Há, no entanto, mudanças importantes. Há menos de 30 anos Golda Meir, ex-primeira-ministra de Israel, negava que os palestinos existissem como povo. Hoje nem Sharon nega. Mesmo assim a questão palestina continua vigente e incandescente. Não foi solucionada com a definição das fronteiras de um Estado palestino, como prometia Oslo.

Há 10 anos houve um festival de celebrações prematuras envolvendo os heróis de Oslo, agraciados com o Nobel da Paz. O ex-primeiro-ministro Rabin, de Israel, acabou assassinado por um judeu ortodoxo fanático, partidário do “grande Israel”.

Seu ministro do Exterior, Shimon Peres, tornou-se figura secundária da política israelense e até avalizou o primeiro governo de Sharon, reeleito como expressão da linha dura e anti-Oslo, dominante em Israel. A subordinação a Sharon selou a decadência de Peres, um dos heróis da época. Hoje em dia Oslo sequer é mencionada no noticiário da crise. É como se nunca tivesse existido.

Arafat, o Nobel do lado palestino, depois de encurralado num gabinete da AP em Ramalá, teve de aceitar a criação no governo autônomo, do qual é presidente, do cargo de primeiro-ministro, que faz a interlocução com Israel e os americanos, que ignoram Arafat.

Rabin encarava o “grande Israel”, definido por “fronteiras bíblicas”, como alucinação. Antes de tombar assassinado, estabeleceu como meta de Israel enquadrar-se como um “Estado judaico”, secular, uma entidade não religiosa e em boa vizinhança com uma “entidade palestina”, como foi estabelecido em Oslo. A AP só conseguiu a devolução de mais ou menos 20% das terras ocupadas em 1967. O restante continuou sob controle total de Israel ou sob administração conjunta. As incursões militares de Israel são tantas e tão profundas, em toda a geografia palestina, que a AP mais parece uma entidade fantasma.

Além disso as áreas palestinas não são contíguas. São como manchas separadas umas das outras. Entre elas circulam livremente as forças israelenses de segurança.

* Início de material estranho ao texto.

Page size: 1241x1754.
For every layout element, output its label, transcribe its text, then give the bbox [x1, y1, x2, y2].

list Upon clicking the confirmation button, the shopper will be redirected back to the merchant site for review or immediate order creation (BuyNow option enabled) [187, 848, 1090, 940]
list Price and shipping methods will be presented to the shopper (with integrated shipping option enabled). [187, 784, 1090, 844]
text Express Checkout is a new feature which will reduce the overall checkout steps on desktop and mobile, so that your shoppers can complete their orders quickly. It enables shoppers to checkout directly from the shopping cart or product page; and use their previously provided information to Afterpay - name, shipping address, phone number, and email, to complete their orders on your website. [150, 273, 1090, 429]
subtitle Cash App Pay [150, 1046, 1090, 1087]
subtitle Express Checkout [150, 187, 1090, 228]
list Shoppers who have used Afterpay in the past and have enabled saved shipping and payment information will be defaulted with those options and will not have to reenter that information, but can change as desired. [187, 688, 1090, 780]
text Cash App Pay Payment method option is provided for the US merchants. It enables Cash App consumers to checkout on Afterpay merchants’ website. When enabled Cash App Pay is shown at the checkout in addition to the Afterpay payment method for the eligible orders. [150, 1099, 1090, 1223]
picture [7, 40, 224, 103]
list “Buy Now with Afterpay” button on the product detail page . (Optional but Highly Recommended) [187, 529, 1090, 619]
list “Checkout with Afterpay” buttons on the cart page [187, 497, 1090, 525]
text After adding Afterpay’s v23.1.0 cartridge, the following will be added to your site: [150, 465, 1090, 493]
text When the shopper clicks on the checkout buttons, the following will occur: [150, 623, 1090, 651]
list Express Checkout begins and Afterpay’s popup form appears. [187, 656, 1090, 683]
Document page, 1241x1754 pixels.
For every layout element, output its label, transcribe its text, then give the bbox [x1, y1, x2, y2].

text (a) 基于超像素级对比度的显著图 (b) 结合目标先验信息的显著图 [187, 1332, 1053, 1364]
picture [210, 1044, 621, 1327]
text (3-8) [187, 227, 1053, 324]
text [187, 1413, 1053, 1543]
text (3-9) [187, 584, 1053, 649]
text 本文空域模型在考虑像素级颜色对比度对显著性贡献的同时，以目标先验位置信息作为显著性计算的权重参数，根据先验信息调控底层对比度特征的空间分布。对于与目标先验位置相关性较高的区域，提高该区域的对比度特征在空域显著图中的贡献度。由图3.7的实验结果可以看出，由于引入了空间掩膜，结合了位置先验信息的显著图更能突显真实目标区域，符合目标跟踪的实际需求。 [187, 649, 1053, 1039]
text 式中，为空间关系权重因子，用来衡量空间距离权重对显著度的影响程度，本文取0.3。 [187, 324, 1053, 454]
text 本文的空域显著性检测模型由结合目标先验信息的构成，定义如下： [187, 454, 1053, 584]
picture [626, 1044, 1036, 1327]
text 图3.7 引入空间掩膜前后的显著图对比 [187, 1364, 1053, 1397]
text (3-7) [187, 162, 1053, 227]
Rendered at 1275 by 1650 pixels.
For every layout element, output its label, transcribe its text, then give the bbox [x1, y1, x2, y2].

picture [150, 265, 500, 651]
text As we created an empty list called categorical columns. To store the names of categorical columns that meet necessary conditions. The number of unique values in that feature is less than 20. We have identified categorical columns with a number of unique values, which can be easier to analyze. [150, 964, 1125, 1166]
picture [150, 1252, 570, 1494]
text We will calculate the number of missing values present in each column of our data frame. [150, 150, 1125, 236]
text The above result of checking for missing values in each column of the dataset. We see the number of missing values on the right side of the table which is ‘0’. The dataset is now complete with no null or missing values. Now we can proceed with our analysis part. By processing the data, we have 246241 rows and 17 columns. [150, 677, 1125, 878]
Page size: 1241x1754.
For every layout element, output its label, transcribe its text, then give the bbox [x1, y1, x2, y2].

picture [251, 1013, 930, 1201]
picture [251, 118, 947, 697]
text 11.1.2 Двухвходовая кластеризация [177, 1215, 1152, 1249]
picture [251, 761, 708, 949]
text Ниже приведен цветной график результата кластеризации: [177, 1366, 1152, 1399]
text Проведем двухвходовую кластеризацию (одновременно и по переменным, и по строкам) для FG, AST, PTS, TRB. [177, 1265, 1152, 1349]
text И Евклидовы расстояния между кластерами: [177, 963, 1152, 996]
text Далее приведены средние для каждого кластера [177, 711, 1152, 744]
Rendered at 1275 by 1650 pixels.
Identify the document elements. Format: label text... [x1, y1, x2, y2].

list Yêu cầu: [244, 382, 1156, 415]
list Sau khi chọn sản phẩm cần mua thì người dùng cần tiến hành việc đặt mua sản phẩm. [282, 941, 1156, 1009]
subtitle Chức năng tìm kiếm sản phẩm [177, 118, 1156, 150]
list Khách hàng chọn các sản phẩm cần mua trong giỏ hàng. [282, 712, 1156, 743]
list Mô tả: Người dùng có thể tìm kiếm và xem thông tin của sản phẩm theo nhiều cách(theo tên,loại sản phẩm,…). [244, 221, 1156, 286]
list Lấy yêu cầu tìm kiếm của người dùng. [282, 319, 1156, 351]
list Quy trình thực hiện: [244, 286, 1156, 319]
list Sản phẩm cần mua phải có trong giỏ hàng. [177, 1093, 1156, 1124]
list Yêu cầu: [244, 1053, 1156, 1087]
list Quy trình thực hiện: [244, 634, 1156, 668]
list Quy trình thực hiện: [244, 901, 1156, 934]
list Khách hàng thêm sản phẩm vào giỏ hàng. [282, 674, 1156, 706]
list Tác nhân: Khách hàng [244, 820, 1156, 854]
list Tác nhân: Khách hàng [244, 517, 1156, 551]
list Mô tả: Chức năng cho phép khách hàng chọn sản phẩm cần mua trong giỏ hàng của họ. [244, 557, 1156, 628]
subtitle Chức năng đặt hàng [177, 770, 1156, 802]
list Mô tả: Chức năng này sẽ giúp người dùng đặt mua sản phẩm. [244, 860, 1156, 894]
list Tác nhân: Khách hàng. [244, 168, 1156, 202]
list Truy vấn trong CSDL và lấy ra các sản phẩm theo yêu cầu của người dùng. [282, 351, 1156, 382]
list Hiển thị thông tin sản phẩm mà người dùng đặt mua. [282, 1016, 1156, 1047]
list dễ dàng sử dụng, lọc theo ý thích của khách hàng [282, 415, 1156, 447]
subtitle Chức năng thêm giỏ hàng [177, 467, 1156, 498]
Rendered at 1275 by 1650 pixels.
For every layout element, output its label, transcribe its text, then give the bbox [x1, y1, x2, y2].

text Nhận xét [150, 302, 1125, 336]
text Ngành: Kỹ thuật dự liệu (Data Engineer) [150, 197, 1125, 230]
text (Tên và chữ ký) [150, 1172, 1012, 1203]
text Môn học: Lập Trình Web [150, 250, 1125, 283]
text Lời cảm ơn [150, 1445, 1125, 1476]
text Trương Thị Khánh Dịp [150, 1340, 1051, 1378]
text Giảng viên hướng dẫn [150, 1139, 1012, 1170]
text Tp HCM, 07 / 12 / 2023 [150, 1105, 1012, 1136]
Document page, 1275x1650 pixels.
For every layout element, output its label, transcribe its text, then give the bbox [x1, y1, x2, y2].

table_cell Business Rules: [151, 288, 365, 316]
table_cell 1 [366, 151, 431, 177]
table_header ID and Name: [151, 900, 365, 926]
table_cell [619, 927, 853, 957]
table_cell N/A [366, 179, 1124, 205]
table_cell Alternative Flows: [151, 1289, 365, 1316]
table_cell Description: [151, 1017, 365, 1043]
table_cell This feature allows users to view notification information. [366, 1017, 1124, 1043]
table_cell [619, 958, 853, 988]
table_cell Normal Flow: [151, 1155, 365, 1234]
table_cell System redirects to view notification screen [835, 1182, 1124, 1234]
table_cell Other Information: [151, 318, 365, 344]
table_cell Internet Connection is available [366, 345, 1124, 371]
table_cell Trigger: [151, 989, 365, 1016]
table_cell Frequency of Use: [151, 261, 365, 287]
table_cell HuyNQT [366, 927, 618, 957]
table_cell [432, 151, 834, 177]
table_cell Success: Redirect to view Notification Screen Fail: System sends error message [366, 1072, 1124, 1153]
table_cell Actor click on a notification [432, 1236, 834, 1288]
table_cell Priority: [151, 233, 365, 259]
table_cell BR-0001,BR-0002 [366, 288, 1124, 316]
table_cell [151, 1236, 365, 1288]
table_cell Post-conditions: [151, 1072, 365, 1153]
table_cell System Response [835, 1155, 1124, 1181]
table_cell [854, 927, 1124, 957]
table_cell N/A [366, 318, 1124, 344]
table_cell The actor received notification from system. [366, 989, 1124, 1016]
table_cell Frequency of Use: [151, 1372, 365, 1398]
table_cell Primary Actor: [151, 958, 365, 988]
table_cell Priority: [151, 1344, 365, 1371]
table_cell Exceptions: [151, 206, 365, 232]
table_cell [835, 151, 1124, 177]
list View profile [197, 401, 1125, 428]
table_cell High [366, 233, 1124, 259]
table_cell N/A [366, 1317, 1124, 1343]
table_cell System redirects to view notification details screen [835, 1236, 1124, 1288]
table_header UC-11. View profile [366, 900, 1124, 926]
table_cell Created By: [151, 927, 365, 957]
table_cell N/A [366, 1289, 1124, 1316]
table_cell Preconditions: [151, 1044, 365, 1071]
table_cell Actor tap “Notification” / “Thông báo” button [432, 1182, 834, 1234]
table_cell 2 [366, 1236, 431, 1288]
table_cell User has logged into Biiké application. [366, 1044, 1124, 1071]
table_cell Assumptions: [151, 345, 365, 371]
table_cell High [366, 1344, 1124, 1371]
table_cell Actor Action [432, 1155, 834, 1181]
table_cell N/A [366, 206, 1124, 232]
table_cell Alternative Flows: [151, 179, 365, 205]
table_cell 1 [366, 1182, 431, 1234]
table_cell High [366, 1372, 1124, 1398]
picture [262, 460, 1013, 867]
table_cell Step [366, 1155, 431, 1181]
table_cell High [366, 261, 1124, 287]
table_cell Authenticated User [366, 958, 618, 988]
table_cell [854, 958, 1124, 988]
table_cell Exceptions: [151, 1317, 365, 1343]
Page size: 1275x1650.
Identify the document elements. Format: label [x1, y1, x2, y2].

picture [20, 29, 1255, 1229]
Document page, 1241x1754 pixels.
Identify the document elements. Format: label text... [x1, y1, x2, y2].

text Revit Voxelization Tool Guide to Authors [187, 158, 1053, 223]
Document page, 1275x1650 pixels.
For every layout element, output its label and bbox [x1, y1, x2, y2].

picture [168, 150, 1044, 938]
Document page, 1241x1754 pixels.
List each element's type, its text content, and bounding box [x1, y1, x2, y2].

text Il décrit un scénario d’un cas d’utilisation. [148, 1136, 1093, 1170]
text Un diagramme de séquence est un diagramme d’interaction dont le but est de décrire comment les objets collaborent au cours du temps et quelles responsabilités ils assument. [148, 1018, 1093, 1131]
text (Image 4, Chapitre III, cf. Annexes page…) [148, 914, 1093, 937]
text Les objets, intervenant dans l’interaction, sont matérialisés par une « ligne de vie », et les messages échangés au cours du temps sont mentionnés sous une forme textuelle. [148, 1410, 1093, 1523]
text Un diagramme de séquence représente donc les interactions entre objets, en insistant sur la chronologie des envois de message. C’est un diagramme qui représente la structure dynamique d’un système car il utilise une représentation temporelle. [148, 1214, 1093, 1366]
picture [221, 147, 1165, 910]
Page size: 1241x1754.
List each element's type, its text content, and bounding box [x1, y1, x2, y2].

Lembram os bantustãos da África do Sul nos tempos do apartheid.

Nessas manchas se instalaram 200 colônias judaicas protegidas pelo Exército de Israel. Como criar um Estado palestino em cima de obstáculos que se mostram inemovíveis? A impressão hoje é a de que Oslo, apesar do foguetório, nasceu morto. Intelectuais palestinos do peso de Edward Said há 10 anos dizem isso.